The rise in product knowledge on the part of consumers is not limited to the edible oils arena; consumers also tend to look for better quality vinegar these days, Jackie Finelli, sales and marketing manager for Modena Fine Foods Inc., a Clifton, N.J., importer and marketer of private label gourmet, specialty foods and wines, says. Modenas parent company is Acetum, located in Cavezzo, Modena, Italy.
"In recent years, Balsamic Vinegar of Modena has been growing in popularity. Consumers now seem to veer away from the standard vinegar selection and toward products such as the new vinaigrettes, glazes and specialty wine vinegars. In the case of store brands, many retailers are now offering more premium selections," Finelli reports.
Promote through packaging
The right packaging is important to differentiate oil and vinegar products on the shelf, Kosova points out.
"The higher the quality, the more expensive the packaging. But there has to be a balance between price, cost and quality of the products," he says.
Finelli says its especially important to demonstrate to consumers that store brands are not low-quality, low-price products.
"As the quality of vinegar on the shelf is improving, the packaging is now following in the same direction," she says. "Round and square bottles are very mainstream, and for store brands to differentiate, they need to provide consumers with something that has a more elegant and upscale appeal such as cruets and artisanal-style bottles."

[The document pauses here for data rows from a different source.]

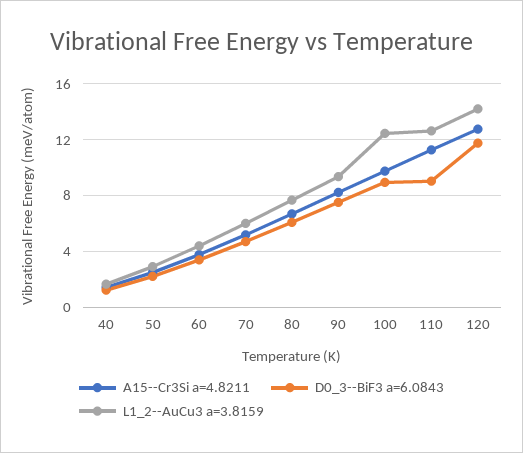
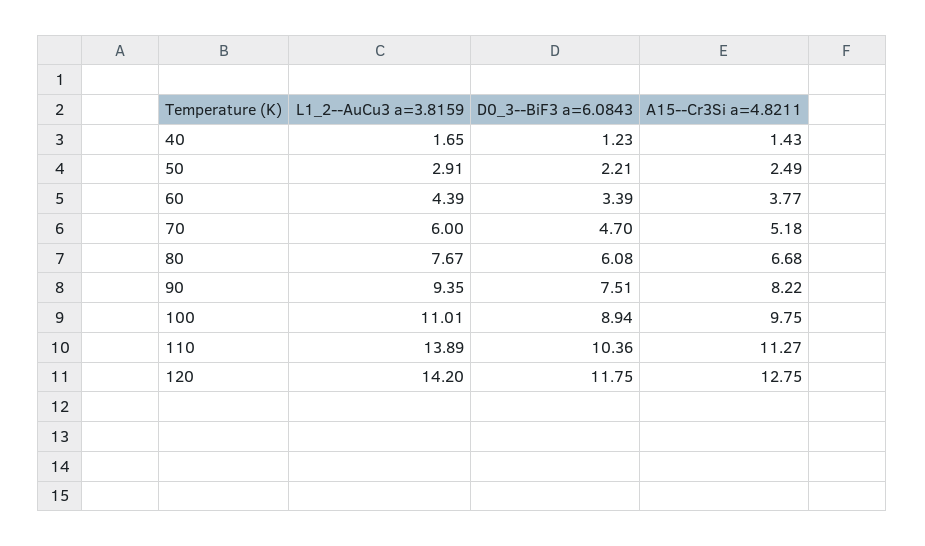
  {
    "A15--Cr3Si a=4.8211": {
      "40": 1.43,
      "50": 2.49,
      "60": 3.77,
      "70": 5.18,
      "80": 6.68,
      "90": 8.22,
      "100": 9.75,
      "110": 11.27,
      "120": 12.75
    },
    "D0_3--BiF3 a=6.0843": {
      "40": 1.23,
      "50": 2.21,
      "60": 3.39,
      "70": 4.7,
      "80": 6.08,
      "90": 7.51,
      "100": 8.94,
-     "110": 9,
+     "110": 10.36,
      "120": 11.75
    },
    "L1_2--AuCu3 a=3.8159": {
      "40": 1.65,
      "50": 2.91,
      "60": 4.39,
      "70": 6,
      "80": 7.67,
      "90": 9.35,
-     "100": 12.5,
+     "100": 11.01,
-     "110": 12.5,
+     "110": 13.89,
      "120": 14.2
    }
  }

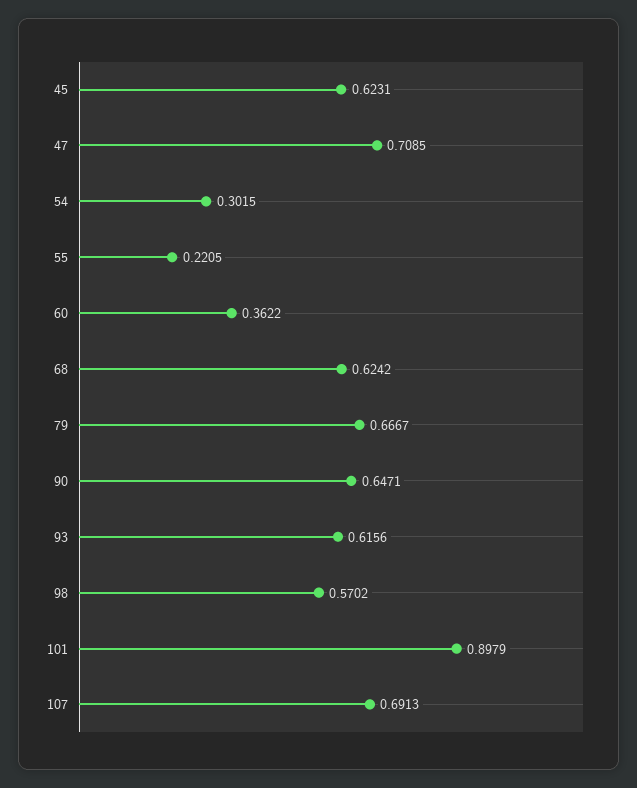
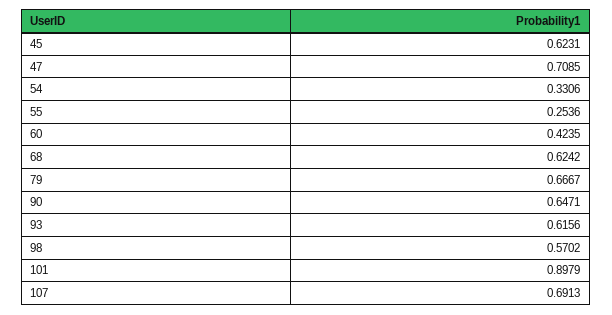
  {
    "45": 0.6231,
    "47": 0.7085,
-   "54": 0.3015,
+   "54": 0.3306,
-   "55": 0.2205,
+   "55": 0.2536,
-   "60": 0.3622,
+   "60": 0.4235,
    "68": 0.6242,
    "79": 0.6667,
    "90": 0.6471,
    "93": 0.6156,
    "98": 0.5702,
    "101": 0.8979,
    "107": 0.6913
  }

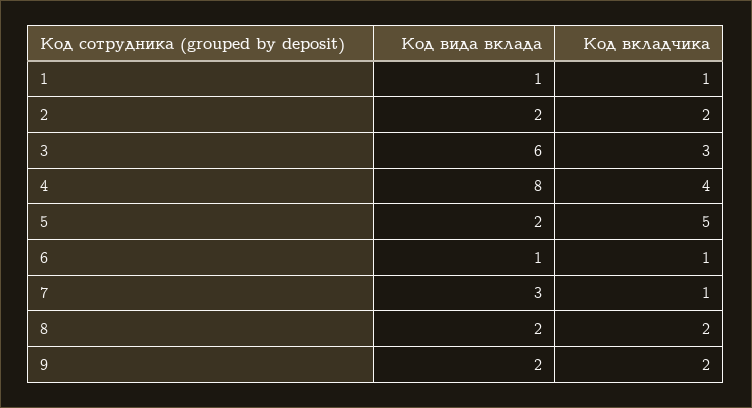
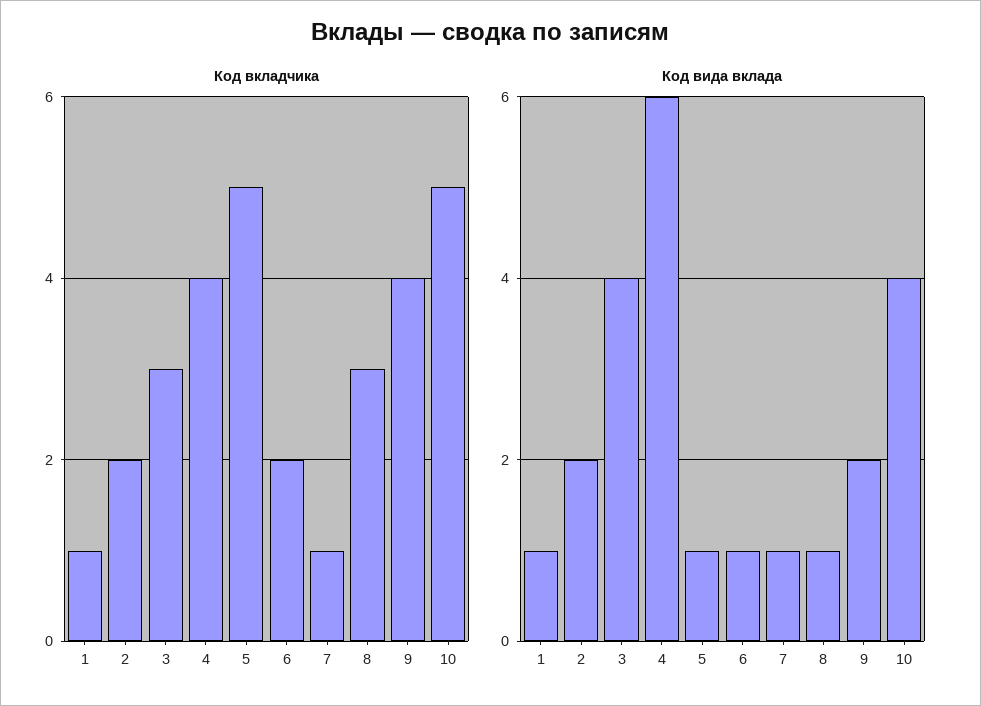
  {
    "Код вида вклада": {
      "1": 1,
      "2": 2,
-     "3": 6,
+     "3": 4,
-     "4": 8,
+     "4": 6,
-     "5": 2,
+     "5": 1,
      "6": 1,
-     "7": 3,
+     "7": 1,
-     "8": 2,
+     "8": 1,
-     "9": 2
+     "9": 2,
+     "10": 4
    },
    "Код вкладчика": {
      "1": 1,
      "2": 2,
      "3": 3,
      "4": 4,
      "5": 5,
-     "6": 1,
+     "6": 2,
      "7": 1,
-     "8": 2,
+     "8": 3,
-     "9": 2
+     "9": 4,
+     "10": 5
    }
  }

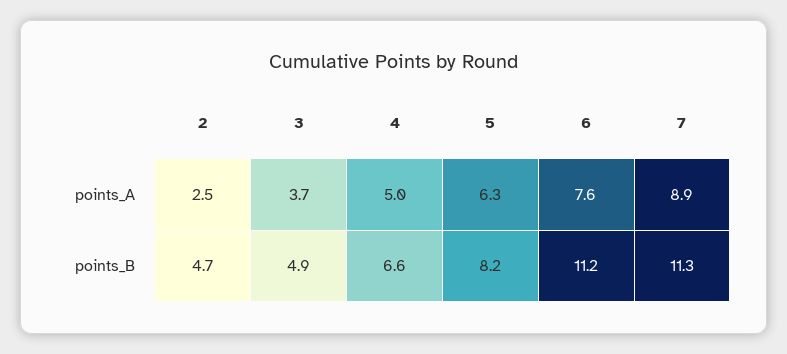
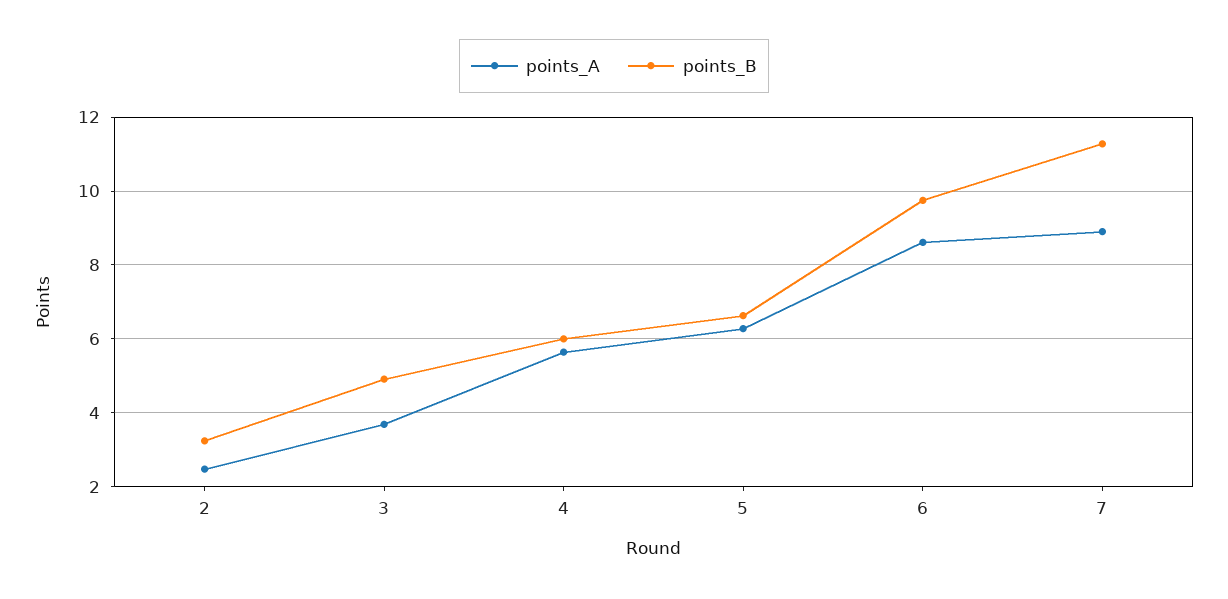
  {
    "points_A": {
      "2": 2.5,
      "3": 3.7,
-     "4": 5,
+     "4": 5.6,
      "5": 6.3,
-     "6": 7.6,
+     "6": 8.6,
      "7": 8.9
    },
    "points_B": {
-     "2": 4.7,
+     "2": 3.2,
      "3": 4.9,
-     "4": 6.6,
+     "4": 6,
-     "5": 8.2,
+     "5": 6.6,
-     "6": 11.2,
+     "6": 9.8,
      "7": 11.3
    }
  }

And make the package visually interesting to the consumer, Kohlmeyer advises.
"Play with size and different packaging shapes," he says. "The 32-ounce and 64-ounce jars of oils are selling very well."

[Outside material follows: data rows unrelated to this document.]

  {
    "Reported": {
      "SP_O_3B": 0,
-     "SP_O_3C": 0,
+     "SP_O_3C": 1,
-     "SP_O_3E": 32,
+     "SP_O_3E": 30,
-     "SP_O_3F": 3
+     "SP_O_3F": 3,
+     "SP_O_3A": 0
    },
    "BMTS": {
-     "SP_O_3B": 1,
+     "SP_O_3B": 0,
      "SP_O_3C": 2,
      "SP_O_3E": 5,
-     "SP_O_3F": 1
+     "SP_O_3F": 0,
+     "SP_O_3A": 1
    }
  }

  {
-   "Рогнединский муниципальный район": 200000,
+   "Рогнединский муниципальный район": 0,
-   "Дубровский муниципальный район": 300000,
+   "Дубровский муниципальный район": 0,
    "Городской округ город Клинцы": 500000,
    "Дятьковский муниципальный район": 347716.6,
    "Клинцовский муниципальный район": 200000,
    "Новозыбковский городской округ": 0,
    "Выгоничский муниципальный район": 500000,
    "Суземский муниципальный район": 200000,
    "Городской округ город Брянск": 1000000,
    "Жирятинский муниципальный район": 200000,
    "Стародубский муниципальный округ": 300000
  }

Retailers also could benefit from using the "Leaf System" for balsamic vinegar quality grading, Finelli says. The system is based on independent laboratory and sensory analysis studies to provide a clear and truthful grading of the product based on the age and percentage of ingredients and also on how the product tastes. The ratings help consumers understand the quality level they are buying and minimize confusion over price versus quality, she adds.
The value of knowledge
In addition to healthful offerings and great-looking packaging, consumers desire more diversity in this category, Kosova asserts. As such, store brand managers should increase their knowledge of whats available and be bold enough to change their shelves to find the best products to fit their stores.

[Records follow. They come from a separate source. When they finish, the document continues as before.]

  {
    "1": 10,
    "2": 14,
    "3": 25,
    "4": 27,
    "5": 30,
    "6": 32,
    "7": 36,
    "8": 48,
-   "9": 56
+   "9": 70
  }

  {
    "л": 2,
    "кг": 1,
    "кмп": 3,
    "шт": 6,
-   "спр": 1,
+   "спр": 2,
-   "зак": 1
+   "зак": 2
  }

Finelli agrees, cautioning retailers not to confuse consumers with too many choices of whats essentially the same product.
"Offering similar qualities and packaging is one of the main reasons for confusion among consumers," she says. "Very often, within the same shelf set, there are multiple offerings, but in reality, they are all just the same qualities and similar prices. So not offering differentiation within the set would be a mistake."
In addition, retailers should explain that different qualities have different usages, Finelli advises. They could share their knowledge here with consumers through the use of neck tags and shelf talkers, as well as demonstrations throughout the store, Finelli advises. And they could provide recipes, suggested usages and ingredient lists via QR codes, iPhone and Facebook applications.
To get the products noticed, she also recommends cross-merchandising balsamic vinegars and balsamic glazes with upscale cheeses, in the produce department for use in salads and, for glazes, in seasonal sets for spring and summer barbecues.